Jamaica: Gangsters stay off police radar in glitzy guest houses, villas, apartments

A Villa (File)

(Jamaica Gleaner) Many of St James’ most ruthless gangsters and other migratory hoodlums are trading in slums for pricey villas and guest houses as hideouts in a bid to escape scrutiny from the police.

The emerging pattern began to take shape a decade ago when lottery scammers, many aligned to criminal gangs, were flush with cash fleeced from mainly ageing foreigners. Some opted to ‘floss’ by purchasing or renting out lavish guest houses, apartments, villas, and small hotels, but others chose those settings to escape police scrutiny. That strategy, police sources indicate, is becoming the standard operating procedure for the mafia.

“Those (criminals) in ‘big-money’ circles or who have influential backers are no longer hiding out in the regular communities. They are finding themselves rubbing shoulders with the elites of society in exclusive locations,” a police source told The Gleaner.

“On occasions, intelligence led us to where they are and we have managed to arrest some of them. However, these gated communities are usually not places where you expect to find gangsters,” the lawman said.

Much to the surprise of residents at the upscale Mango Walk Country Club, one of Montego Bay’s most exclusive neighbourhoods, gunfire erupted there on Monday evening when Kimani Brown, an alleged contract killer from Kingston, was killed in a reported firefight with the police.

Four of Brown’s cronies, who are allegedly affiliated with a Kingston-based hit squad known as the Sinful Saints, were arrested at the location. Two of the four were on the police’s most-wanted list.

IMPOSSIBLE TO KNOW

In giving details on the Mango Walk Country Club incident, Deputy Commissioner of Police Fitz Bailey, who is in charge of crime, said that Brown was being pursued by the police following a murder in Stony Hill, St Andrew, in December.

“The police launched an investigation using a number of agencies, to include our intel and other specialised units. After several enquiries and initiatives, Mr Brown was identified in an operation in St James in a gated community. The police, having breached the premises, Mr Brown pointed a firearm at one of them and he was shot and, unfortunately, died,” said Bailey.

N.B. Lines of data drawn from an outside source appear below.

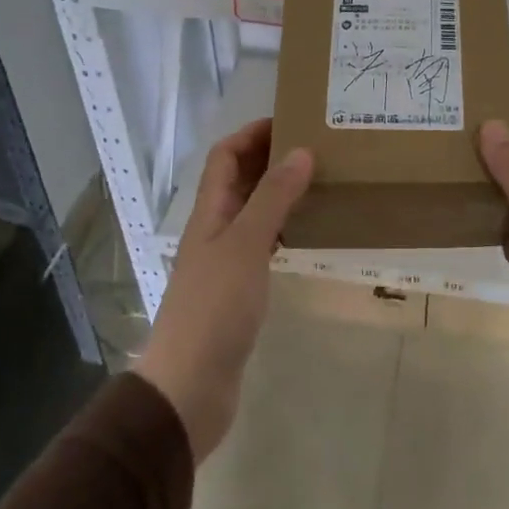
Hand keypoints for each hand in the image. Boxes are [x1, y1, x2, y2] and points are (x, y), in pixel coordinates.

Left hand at [136, 119, 312, 463]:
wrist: (189, 387)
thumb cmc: (215, 308)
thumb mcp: (247, 245)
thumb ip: (273, 198)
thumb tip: (301, 151)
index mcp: (210, 213)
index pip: (225, 156)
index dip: (252, 133)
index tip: (291, 120)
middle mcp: (215, 230)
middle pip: (239, 180)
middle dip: (270, 158)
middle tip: (316, 147)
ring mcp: (225, 262)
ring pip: (253, 211)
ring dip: (279, 192)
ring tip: (319, 182)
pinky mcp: (238, 291)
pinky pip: (262, 244)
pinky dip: (283, 228)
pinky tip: (307, 232)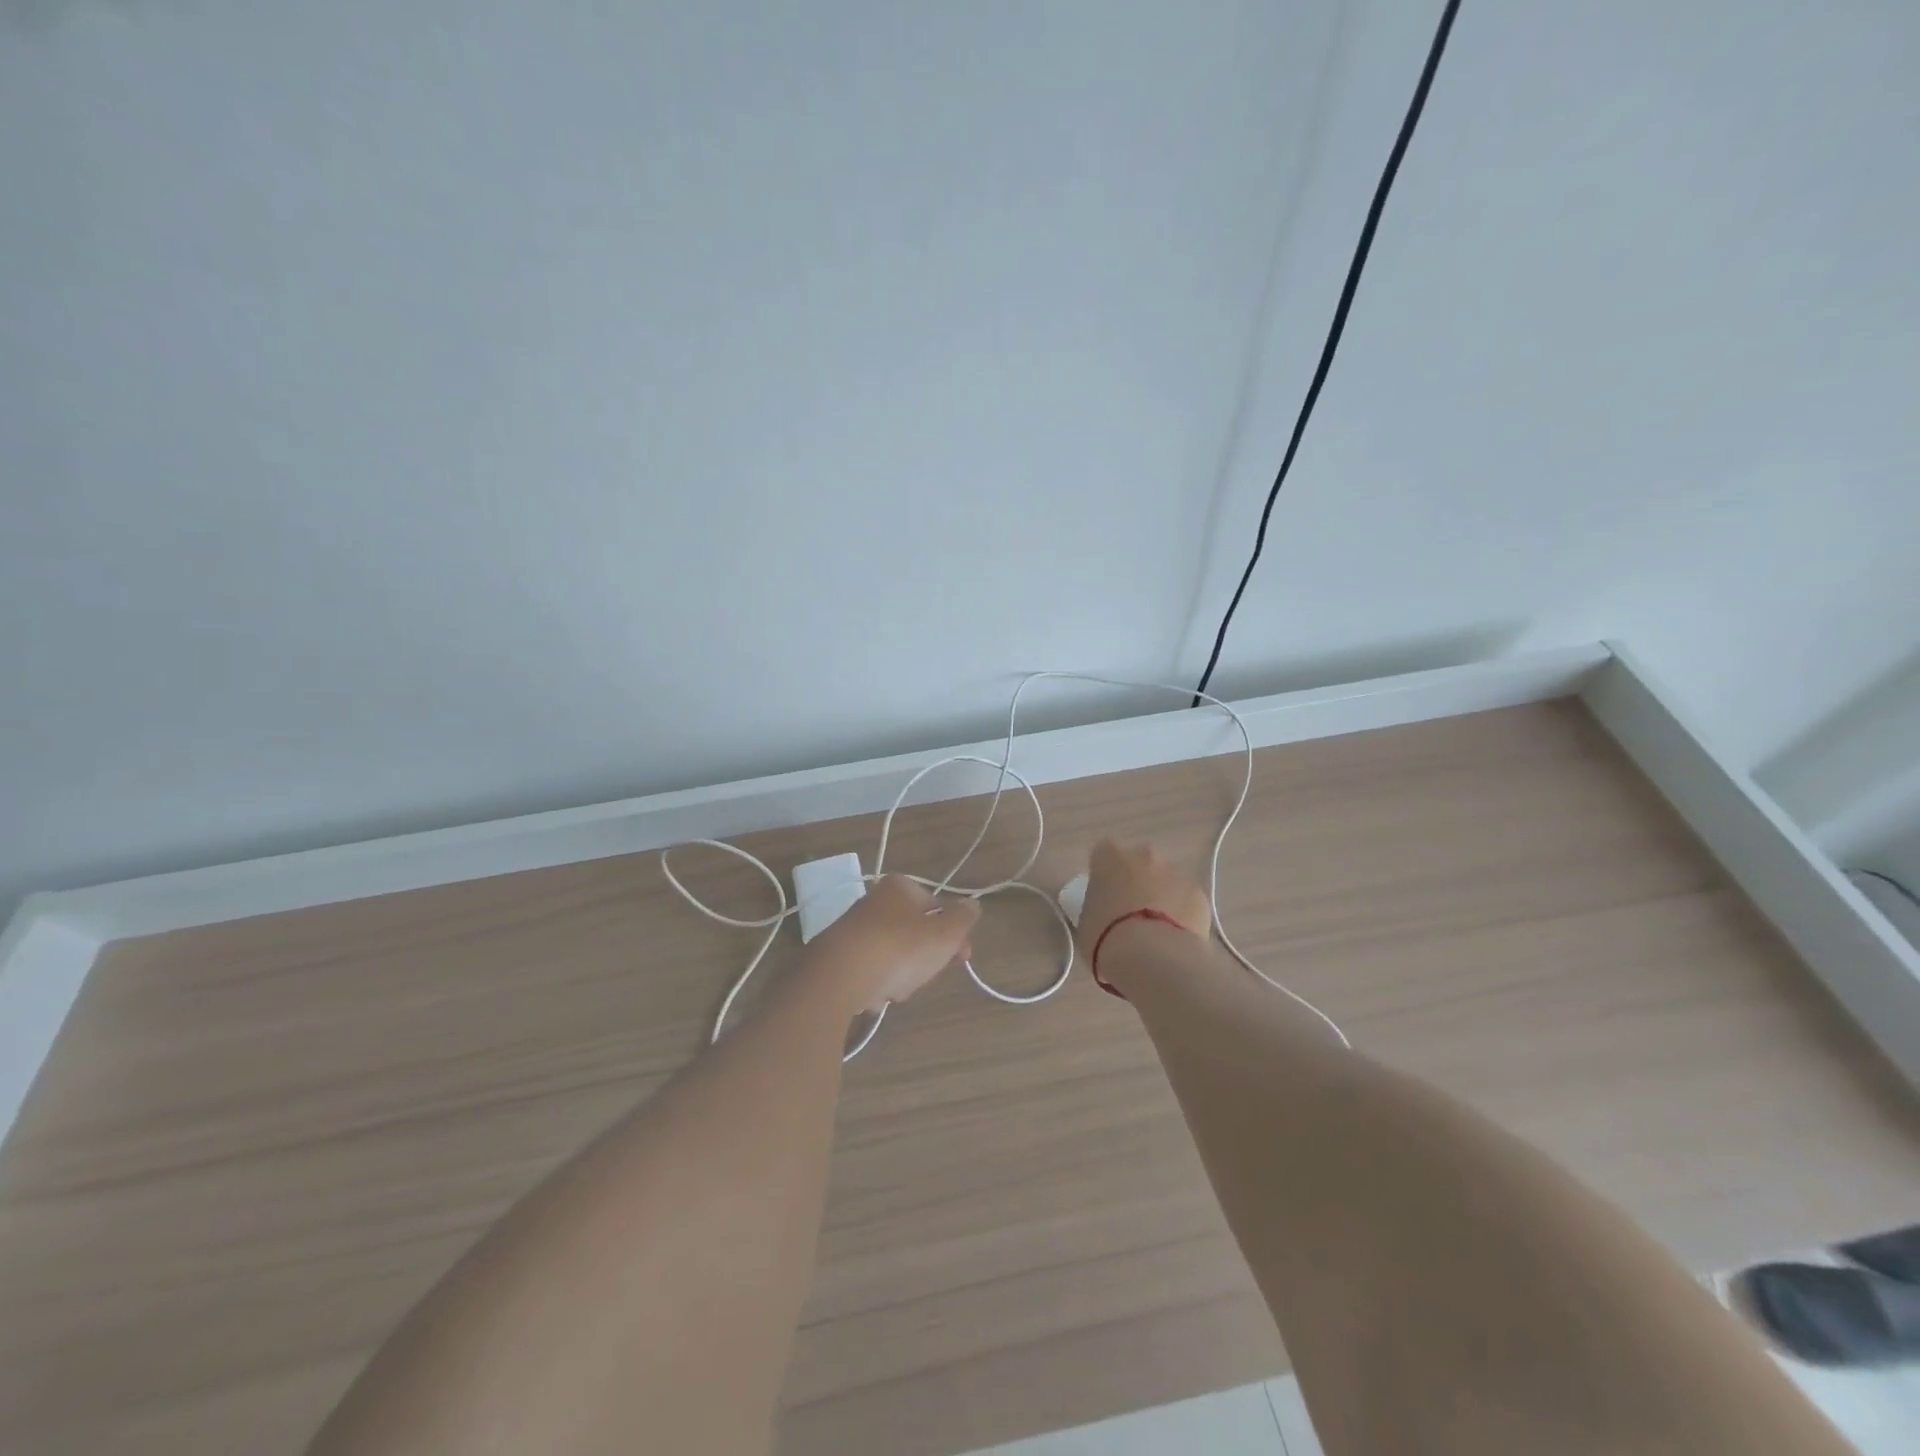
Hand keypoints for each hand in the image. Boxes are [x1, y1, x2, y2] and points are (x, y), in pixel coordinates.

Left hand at [806, 876, 980, 1014]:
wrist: (839, 976)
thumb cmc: (900, 948)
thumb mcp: (946, 933)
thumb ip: (964, 917)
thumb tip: (971, 905)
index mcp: (900, 886)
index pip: (937, 907)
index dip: (954, 933)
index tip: (962, 956)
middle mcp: (875, 900)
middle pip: (915, 932)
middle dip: (927, 956)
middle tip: (929, 975)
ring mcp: (854, 928)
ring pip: (894, 954)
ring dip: (903, 973)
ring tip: (900, 987)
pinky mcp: (838, 956)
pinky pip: (871, 970)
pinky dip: (878, 983)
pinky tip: (877, 995)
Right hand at [1076, 840, 1211, 960]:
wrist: (1153, 957)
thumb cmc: (1107, 938)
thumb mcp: (1086, 920)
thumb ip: (1097, 904)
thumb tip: (1107, 907)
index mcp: (1110, 857)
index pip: (1104, 854)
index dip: (1105, 874)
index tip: (1104, 895)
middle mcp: (1144, 855)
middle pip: (1140, 862)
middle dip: (1137, 880)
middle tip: (1131, 912)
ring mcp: (1176, 872)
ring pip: (1167, 879)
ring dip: (1162, 896)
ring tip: (1157, 930)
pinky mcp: (1199, 894)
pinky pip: (1187, 900)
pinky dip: (1183, 913)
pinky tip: (1176, 937)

When The Gleaner spoke to a villa owner in Montego Bay about criminals fronting as law-abiding guests at his property, he admitted that it was possible, albeit inadvertently.

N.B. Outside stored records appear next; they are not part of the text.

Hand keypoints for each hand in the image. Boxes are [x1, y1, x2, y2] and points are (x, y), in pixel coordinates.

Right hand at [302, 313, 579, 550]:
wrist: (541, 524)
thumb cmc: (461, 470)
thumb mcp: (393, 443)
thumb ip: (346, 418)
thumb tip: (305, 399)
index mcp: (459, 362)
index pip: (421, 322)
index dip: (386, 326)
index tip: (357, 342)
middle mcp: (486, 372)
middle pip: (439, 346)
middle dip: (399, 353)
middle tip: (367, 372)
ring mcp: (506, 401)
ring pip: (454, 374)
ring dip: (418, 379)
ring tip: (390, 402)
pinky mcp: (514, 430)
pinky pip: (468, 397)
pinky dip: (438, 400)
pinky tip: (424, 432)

“The criminals are usually not the ones who do the booking. They generally get somebody to do it for them,” the villa operator, requesting that his name not be published because of security concerns, said.

“If they come in and operate normally, it is all but impossible to know who they are.”

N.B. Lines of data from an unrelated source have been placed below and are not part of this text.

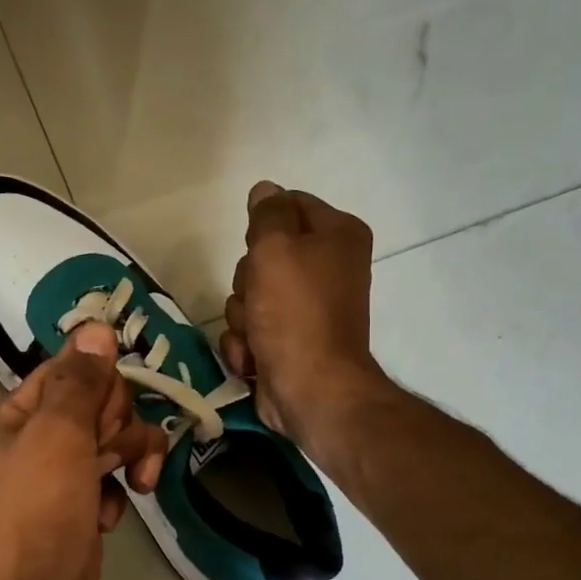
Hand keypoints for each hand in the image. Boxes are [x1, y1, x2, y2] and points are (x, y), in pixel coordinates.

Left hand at [0, 322, 168, 579]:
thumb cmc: (32, 518)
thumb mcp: (56, 437)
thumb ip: (80, 383)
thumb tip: (97, 327)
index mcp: (19, 415)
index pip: (72, 370)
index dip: (101, 384)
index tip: (110, 412)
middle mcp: (37, 443)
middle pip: (99, 405)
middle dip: (120, 422)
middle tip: (113, 454)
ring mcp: (60, 483)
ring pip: (112, 444)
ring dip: (129, 455)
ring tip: (134, 485)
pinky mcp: (80, 518)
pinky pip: (111, 485)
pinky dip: (117, 494)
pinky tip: (111, 518)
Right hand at [220, 181, 387, 442]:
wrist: (311, 390)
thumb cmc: (295, 313)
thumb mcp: (276, 249)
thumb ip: (268, 214)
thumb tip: (266, 190)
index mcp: (338, 236)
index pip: (289, 204)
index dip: (263, 225)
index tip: (258, 248)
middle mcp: (327, 267)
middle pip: (263, 254)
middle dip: (248, 280)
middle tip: (259, 297)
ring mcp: (307, 308)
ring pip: (249, 294)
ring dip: (242, 317)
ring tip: (257, 334)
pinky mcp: (288, 341)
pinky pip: (250, 329)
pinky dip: (246, 344)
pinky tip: (254, 357)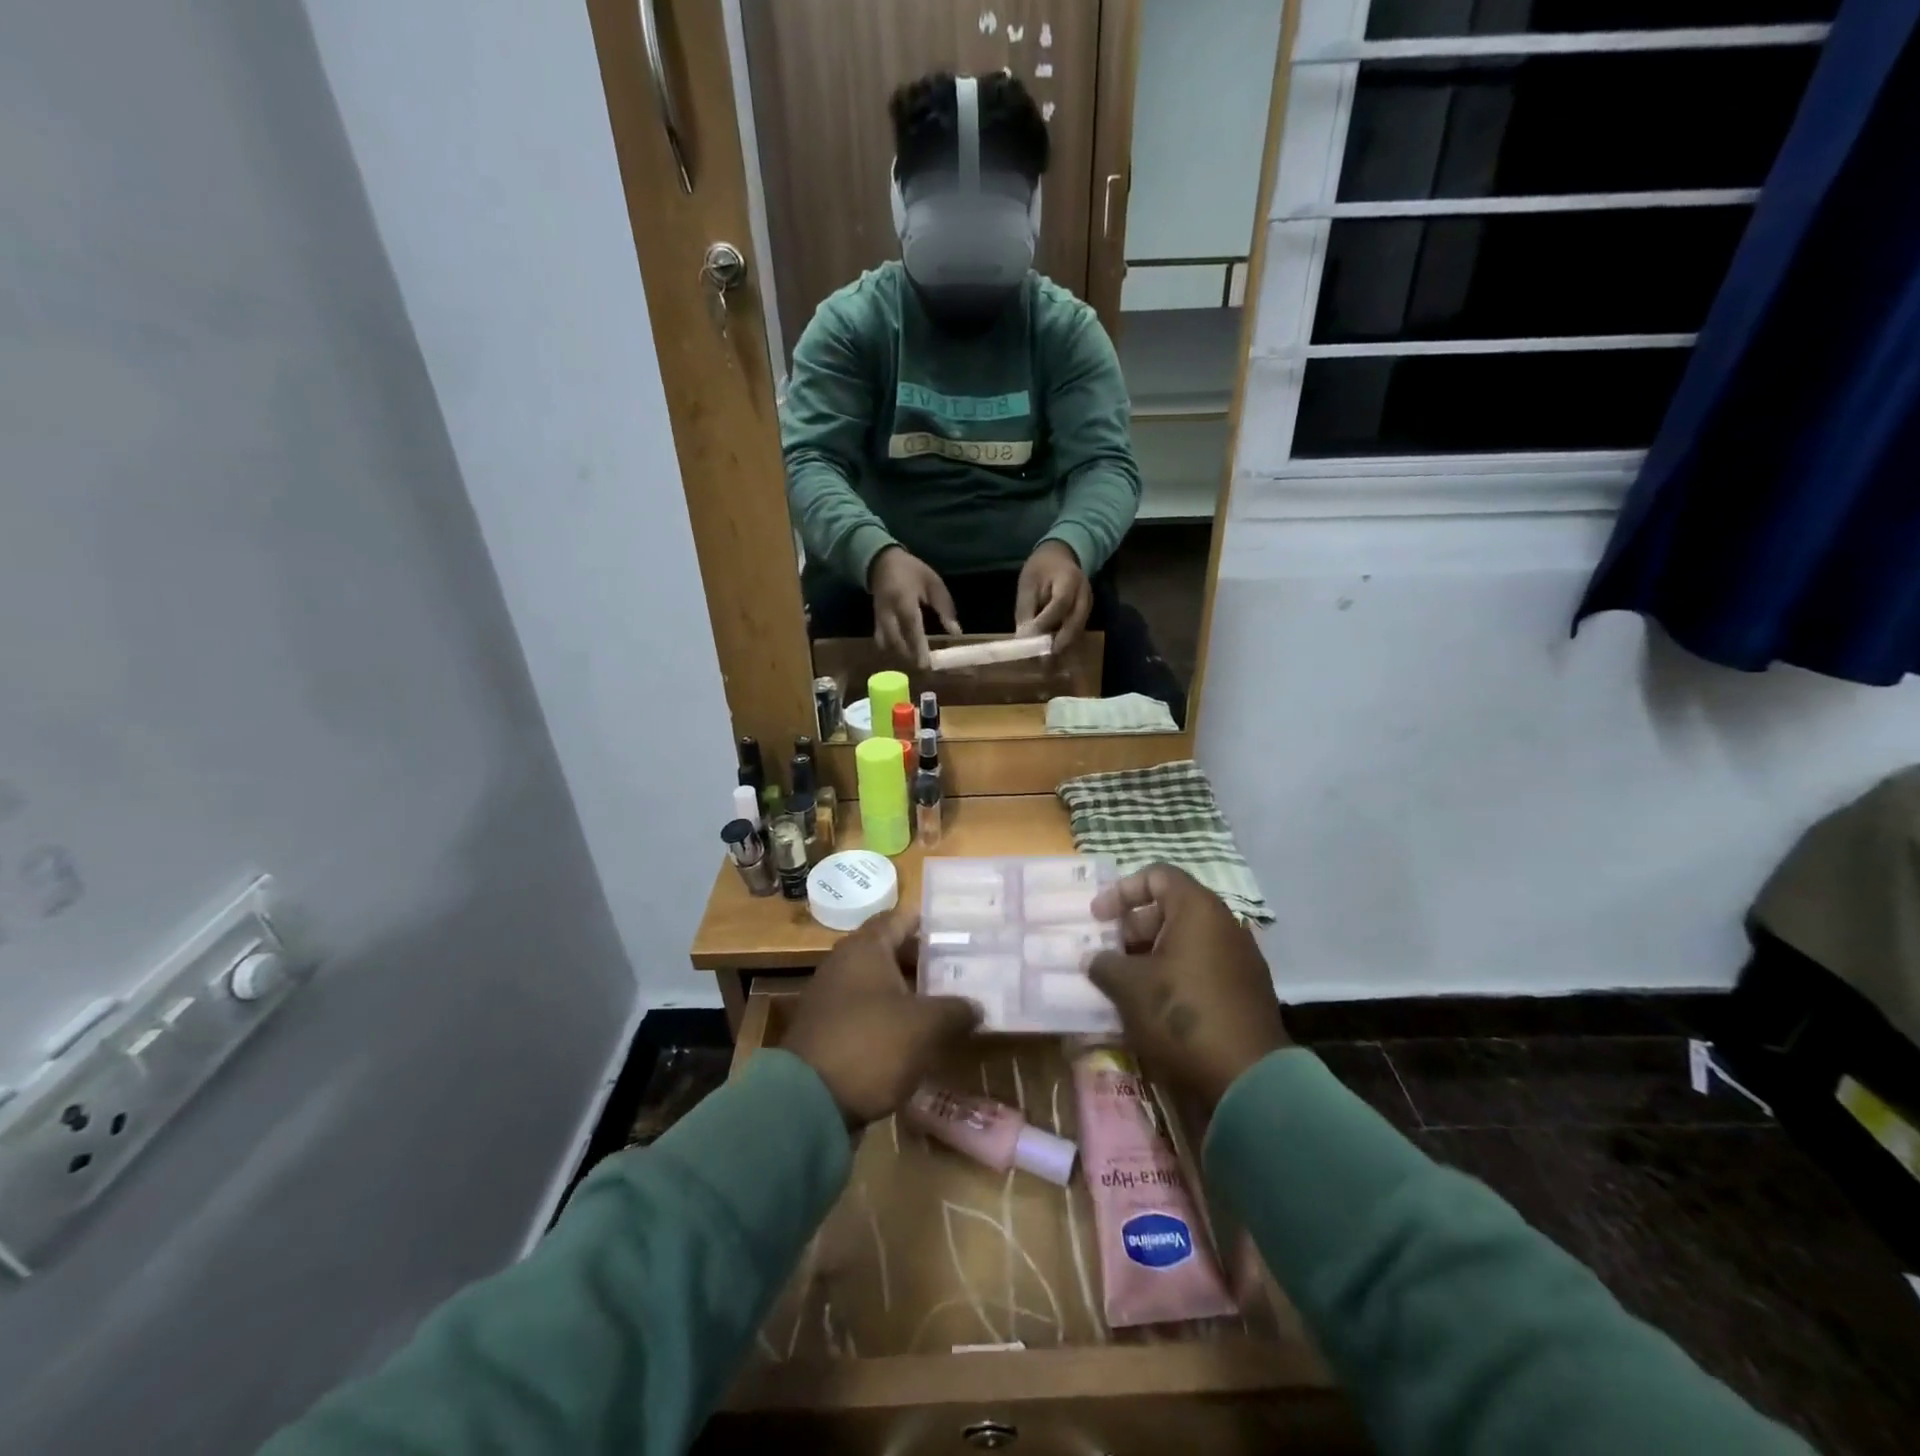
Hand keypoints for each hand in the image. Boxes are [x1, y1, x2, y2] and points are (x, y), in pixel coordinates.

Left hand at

The St James police have infiltrated high-priced hideouts on several other elite residential properties in Montego Bay.

The parish’s then most wanted man, Nico ‘Bowza’ Samuels, who was linked to the notorious Ski Mask Gang and was a much-feared contract killer, was killed on April 28, 2018, following a blazing gun battle with the security forces at an apartment complex in Hatfield.

In September that year, five men, three of whom were wanted for gun crimes in Cambridge and Spring Mount, were arrested in an operation at Hotel Gloriana. A number of firearms were seized.